*** PROVIDED INFORMATION Section Begins ***

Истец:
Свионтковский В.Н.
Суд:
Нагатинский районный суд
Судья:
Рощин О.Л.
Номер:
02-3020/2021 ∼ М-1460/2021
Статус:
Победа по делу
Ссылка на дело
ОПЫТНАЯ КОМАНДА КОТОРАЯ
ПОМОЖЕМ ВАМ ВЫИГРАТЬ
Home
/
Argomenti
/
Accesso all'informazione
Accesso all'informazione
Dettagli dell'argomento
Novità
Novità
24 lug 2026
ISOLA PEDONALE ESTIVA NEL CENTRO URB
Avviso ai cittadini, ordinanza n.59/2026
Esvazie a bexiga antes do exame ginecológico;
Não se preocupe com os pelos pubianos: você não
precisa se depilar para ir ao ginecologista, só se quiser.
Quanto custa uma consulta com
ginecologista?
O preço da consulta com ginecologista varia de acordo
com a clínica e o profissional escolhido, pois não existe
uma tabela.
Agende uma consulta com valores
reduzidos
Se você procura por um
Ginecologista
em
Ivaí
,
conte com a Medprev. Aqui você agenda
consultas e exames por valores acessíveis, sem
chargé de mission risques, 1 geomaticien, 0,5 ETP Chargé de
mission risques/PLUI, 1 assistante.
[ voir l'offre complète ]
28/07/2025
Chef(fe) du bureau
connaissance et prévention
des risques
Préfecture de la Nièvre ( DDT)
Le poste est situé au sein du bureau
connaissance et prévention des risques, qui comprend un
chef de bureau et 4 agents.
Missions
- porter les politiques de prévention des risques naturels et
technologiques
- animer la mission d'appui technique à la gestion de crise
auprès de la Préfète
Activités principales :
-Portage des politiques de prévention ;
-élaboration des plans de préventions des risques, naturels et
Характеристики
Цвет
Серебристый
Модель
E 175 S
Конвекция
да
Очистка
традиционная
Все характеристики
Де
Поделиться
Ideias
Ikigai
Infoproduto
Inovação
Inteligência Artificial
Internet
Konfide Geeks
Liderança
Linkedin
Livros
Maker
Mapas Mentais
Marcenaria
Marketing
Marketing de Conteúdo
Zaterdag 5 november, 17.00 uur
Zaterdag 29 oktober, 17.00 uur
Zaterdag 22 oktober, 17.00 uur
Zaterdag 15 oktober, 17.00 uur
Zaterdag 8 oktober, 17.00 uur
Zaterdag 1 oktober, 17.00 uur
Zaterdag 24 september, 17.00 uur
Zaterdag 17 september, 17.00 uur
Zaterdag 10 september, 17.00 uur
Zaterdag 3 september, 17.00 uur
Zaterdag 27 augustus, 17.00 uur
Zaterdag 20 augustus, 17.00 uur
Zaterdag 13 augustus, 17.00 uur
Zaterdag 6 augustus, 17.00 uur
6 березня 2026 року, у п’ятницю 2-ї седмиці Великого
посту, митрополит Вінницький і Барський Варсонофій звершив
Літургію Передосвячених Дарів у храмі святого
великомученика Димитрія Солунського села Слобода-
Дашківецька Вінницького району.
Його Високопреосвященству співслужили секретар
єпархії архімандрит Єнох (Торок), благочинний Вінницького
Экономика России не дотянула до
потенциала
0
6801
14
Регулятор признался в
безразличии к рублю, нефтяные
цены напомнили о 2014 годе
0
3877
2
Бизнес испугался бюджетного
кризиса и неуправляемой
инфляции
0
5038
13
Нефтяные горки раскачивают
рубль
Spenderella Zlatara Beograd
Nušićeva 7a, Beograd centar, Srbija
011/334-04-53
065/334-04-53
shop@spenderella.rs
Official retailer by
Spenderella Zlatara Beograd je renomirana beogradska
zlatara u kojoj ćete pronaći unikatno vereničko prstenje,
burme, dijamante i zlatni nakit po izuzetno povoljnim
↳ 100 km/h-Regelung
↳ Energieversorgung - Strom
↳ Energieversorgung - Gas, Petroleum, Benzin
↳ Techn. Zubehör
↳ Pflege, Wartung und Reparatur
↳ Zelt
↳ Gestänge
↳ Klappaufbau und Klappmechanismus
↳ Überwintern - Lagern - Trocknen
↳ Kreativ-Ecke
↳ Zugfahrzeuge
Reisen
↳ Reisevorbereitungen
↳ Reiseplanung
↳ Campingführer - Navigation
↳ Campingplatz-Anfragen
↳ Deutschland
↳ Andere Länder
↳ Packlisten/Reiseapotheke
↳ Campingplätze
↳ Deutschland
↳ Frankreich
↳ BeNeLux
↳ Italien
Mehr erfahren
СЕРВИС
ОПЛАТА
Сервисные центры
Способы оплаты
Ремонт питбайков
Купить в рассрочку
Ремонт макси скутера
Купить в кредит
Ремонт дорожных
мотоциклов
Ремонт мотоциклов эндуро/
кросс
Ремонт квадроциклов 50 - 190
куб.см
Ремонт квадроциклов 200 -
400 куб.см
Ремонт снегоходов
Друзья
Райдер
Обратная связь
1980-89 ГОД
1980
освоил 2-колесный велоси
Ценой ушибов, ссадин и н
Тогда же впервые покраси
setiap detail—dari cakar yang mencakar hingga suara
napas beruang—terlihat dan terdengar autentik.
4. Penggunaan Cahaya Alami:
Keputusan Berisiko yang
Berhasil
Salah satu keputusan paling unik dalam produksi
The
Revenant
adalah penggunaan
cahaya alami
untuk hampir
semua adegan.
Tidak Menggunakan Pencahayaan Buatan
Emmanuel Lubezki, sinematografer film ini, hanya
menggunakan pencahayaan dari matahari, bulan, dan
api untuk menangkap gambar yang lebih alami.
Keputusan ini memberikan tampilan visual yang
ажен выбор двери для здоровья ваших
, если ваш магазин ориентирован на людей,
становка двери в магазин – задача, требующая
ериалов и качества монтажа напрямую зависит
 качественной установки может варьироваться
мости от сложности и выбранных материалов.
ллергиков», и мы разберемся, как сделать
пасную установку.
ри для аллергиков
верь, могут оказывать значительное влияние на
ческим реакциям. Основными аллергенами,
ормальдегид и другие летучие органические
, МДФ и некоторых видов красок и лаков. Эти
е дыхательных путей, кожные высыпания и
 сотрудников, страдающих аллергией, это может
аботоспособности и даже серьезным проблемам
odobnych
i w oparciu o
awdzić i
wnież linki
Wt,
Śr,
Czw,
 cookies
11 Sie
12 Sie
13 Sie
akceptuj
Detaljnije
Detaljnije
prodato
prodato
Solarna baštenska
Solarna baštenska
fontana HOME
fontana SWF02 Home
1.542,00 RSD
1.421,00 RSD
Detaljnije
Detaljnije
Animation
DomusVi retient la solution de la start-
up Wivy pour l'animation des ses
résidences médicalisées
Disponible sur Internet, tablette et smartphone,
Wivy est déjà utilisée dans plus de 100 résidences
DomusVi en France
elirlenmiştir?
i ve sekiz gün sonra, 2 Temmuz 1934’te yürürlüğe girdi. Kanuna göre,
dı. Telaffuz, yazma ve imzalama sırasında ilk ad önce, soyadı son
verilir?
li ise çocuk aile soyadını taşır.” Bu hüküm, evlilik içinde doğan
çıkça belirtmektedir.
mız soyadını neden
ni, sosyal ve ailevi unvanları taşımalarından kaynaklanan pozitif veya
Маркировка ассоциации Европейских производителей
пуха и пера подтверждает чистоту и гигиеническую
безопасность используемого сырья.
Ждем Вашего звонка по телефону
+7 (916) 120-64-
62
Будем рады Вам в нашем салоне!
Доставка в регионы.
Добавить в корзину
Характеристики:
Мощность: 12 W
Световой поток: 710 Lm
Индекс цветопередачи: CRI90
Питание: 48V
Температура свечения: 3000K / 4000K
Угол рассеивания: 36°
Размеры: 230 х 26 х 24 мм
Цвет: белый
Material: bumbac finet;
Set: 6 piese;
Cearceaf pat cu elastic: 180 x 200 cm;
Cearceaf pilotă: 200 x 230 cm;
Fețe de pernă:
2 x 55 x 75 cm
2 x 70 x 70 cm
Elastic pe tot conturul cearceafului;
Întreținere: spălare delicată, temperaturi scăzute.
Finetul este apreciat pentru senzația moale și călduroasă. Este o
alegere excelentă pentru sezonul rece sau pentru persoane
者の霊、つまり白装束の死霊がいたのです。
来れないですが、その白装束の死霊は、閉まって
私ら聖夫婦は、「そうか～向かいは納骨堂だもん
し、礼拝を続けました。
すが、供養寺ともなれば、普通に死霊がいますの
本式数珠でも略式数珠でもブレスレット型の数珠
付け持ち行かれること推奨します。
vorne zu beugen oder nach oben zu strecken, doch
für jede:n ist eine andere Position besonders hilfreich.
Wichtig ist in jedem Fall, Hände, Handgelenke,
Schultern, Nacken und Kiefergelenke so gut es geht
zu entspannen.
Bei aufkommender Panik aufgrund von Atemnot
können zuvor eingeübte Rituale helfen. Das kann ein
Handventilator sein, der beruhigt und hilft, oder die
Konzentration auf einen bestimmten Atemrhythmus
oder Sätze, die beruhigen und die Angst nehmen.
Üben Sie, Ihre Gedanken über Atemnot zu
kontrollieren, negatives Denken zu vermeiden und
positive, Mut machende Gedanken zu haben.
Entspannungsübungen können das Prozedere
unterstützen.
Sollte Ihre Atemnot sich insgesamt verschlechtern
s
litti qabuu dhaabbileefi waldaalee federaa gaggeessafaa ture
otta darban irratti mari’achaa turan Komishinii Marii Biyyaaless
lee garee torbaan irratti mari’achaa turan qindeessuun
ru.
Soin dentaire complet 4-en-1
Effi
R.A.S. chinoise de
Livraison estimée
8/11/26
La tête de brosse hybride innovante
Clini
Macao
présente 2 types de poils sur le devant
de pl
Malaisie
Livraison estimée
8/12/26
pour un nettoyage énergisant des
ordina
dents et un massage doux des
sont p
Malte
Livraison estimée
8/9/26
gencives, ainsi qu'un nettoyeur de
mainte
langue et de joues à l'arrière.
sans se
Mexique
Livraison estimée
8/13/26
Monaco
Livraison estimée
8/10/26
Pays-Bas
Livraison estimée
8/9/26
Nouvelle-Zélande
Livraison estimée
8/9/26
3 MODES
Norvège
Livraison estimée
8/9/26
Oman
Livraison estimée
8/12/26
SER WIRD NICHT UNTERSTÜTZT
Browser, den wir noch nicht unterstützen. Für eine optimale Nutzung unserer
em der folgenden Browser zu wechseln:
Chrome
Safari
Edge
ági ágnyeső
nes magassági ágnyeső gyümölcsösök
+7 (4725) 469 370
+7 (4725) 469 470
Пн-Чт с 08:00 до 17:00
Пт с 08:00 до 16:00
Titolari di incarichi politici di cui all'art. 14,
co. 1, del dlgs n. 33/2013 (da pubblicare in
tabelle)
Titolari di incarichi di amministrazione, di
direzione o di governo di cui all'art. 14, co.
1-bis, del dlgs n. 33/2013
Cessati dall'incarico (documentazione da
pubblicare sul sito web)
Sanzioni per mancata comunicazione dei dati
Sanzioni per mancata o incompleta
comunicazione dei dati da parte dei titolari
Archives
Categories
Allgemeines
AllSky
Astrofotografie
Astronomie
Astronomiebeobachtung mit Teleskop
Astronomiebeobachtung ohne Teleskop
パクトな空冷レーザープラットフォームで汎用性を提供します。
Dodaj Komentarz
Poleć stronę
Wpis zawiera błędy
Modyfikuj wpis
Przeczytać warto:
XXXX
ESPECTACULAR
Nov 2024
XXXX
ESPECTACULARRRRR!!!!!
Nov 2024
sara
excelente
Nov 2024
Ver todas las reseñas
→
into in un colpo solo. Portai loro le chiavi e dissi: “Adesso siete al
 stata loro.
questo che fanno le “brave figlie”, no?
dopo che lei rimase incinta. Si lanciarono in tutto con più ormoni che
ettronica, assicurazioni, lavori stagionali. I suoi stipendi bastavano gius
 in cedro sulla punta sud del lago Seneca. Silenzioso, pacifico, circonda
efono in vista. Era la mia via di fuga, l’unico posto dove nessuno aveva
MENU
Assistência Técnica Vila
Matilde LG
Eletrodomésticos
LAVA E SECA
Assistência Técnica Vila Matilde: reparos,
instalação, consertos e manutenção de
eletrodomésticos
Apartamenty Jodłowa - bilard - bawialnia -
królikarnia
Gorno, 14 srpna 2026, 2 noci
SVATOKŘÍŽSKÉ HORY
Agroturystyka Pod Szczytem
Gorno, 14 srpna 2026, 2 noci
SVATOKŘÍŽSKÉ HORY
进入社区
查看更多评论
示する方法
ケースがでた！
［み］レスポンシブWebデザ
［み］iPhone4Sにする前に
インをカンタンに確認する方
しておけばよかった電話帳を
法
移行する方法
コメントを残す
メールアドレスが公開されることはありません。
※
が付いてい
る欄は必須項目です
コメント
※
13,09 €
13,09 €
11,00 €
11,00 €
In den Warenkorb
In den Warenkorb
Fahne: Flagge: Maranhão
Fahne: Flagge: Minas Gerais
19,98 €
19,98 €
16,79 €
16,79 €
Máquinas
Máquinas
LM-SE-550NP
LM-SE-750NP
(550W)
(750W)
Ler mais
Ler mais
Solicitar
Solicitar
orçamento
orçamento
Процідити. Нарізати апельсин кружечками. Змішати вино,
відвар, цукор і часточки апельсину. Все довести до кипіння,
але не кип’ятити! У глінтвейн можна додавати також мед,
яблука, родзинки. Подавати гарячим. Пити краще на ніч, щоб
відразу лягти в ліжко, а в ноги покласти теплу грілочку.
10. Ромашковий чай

*** PROVIDED INFORMATION Section Ends ***

EXERCISE DETAILS: Take every line above that includes "valores" and list it.

SOLUTION FOR THIS PROBLEM:
Agende uma consulta com valores
consultas e exames por valores acessíveis, sem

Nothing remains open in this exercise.